There will be no big winners and, therefore, no losers at the Maine State Jazz Festival final event this year.
Amid some controversy, the Maine Music Educators Association’s membership has decided that awarding trophies to the top three scoring entries at the annual instrumental and vocal jazz competitions is too upsetting for the participants who don’t get to take home a prize, resulting in them coming away from the event feeling defeated.
“This year, we moved to a medal system for awards,” explained MMEA Jazz Vice President Mike Sakash.
“Groups will still be competing, but not against each other. We’ve set a high standard for gold, silver and bronze awards. A group that achieves the appropriate score will receive one of these medals.”
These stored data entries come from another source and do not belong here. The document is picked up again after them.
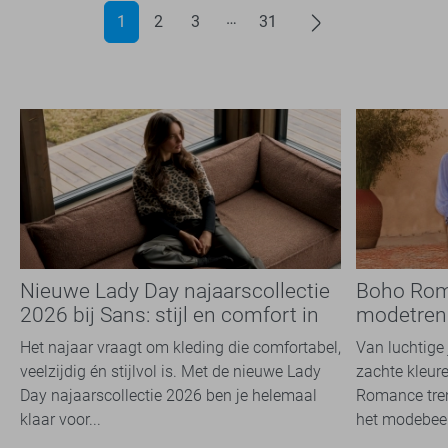
1
2
3
31
Nieuwe Lady Day najaarscollectie
Boho Rom
2026 bij Sans: stijl en comfort in
modetrend
travelkwaliteit
overal zie
Het najaar vraagt om kleding die comfortabel,
Van luchtige 
veelzijdig én stijlvol is. Met de nieuwe Lady
zachte kleure
Day najaarscollectie 2026 ben je helemaal
Romance tren
klaar voor...
het modebeel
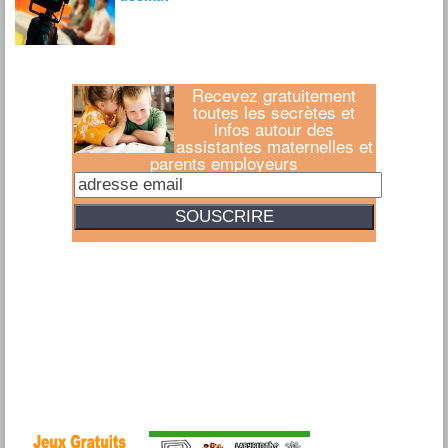
Recevez gratuitement
toutes les secrètes et
infos autour des
assistantes maternelles et
parents employeurs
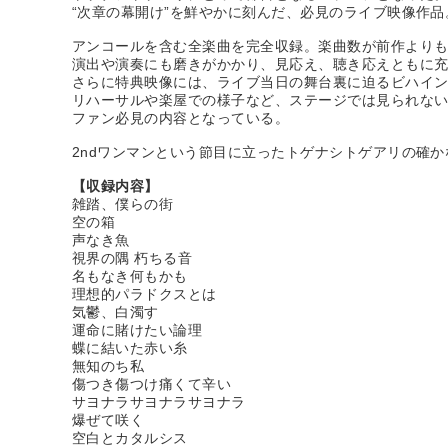
“次章の幕開け”を鮮やかに刻んだ、必見のライブ映像作品
アンコールを含む全楽曲を完全収録。楽曲数が前作より
演出や演奏にも磨きがかかり、見応え、聴き応えともに
さらに特典映像には、ライブ当日の舞台裏に迫るビハイ
リハーサルや楽屋での様子など、ステージでは見られな
ファン必見の内容となっている。
2ndワンマンという節目に立ったトゲナシトゲアリの確
【収録内容】
雑踏、僕らの街
空の箱
声なき魚
視界の隅 朽ちる音
名もなき何もかも
理想的パラドクスとは
気鬱、白濁す
運命に賭けたい論理
蝶に結いた赤い糸
無知のち私
傷つき傷つけ痛くて辛い
サヨナラサヨナラサヨナラ
爆ぜて咲く
空白とカタルシス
He adds that awarding special honors to outstanding soloists will not change.
The new scoring method will be implemented for the instrumental finals at Nokomis High School in Newport, March 17 and 18, and for the vocal finals at Stearns, in Millinocket, March 31 and April 1.
In recent past vocal competitions, the schools with the top two scores from divisions one and two were invited to perform again in an evening program, after which the judges picked the overall first-place winners.
This year, however, all the gold medal-earning groups will be invited to perform in the evening showcase with no first-place trophies awarded.
“In this format, the evening event is a true showcase that will celebrate the great work of the top ensembles,” Sakash said, emphasizing that the standard for earning a gold medal will be high.
“For educational and artistic reasons, I favor this change,” he said. “My own groups are focused on performing to their best, not ‘beating’ another school. Comparing the state’s diverse music groups is like comparing apples and oranges, which can be “artificial,” he explained.
This opinion is not shared by most of the show choir directors in this area, and perhaps throughout the state, who believe competition can be a good learning experience and is part of the musical theater culture.
“While I voted against this change, I do see both sides of it,” said Mount Desert High School vocal director Bronwyn Kortge. “I don’t support a culture where you ‘fail’ if you don’t receive first place. I hope every performer is intrinsically motivated by their commitment and dedication; that is what I teach.
“On the other hand, I feel that competition is a good and healthy thing.
Students will compete for things their whole lives, sometimes achieving their aim; sometimes not,” she continued.
“As educators, we need to approach competition in the correct way and not make it all about the trophy. It’s easy to be proud of yourself if someone else tells you, ‘You won!’ It can be much harder to find that within yourself,” she said. “But I believe it is character building and helps us learn to be resilient humans who can find joy and meaning even if a goal is not reached or an award is not given.”
Although Sakash said he hasn’t seen a clear line between the vocal and instrumental sections of the MMEA membership, he acknowledged that most of the negative reaction to the new system has come from the show choir directors.
However, Ed Michaud, who directs both the show choirs and jazz bands at Pemetic Elementary School in Southwest Harbor, seems comfortable with the new format. He said he is not so sure making music should be a competitive exercise.
“Music creates community, heals you, makes you smarter and touches the soul,” he said. “Making music competitive seems like a secondary issue which perhaps can also serve a purpose, albeit minor compared to music’s inherent meaning and value.”
He said the competitive aspect was introduced in schools to validate the music programs using the same paradigm as the sports programs, but he is not convinced it is still a necessary or desirable approach.
Matthew Waite, the vocal director of Stearns High School in Millinocket, where the finals will be held this year, is another who voted against the new system, but he has adopted a wait-and-see attitude.
“We’ll take this year to evaluate how these rule changes affect all groups and what feedback the students and directors give us,” he said, “and then we can discuss this, if needed, at our spring meeting.”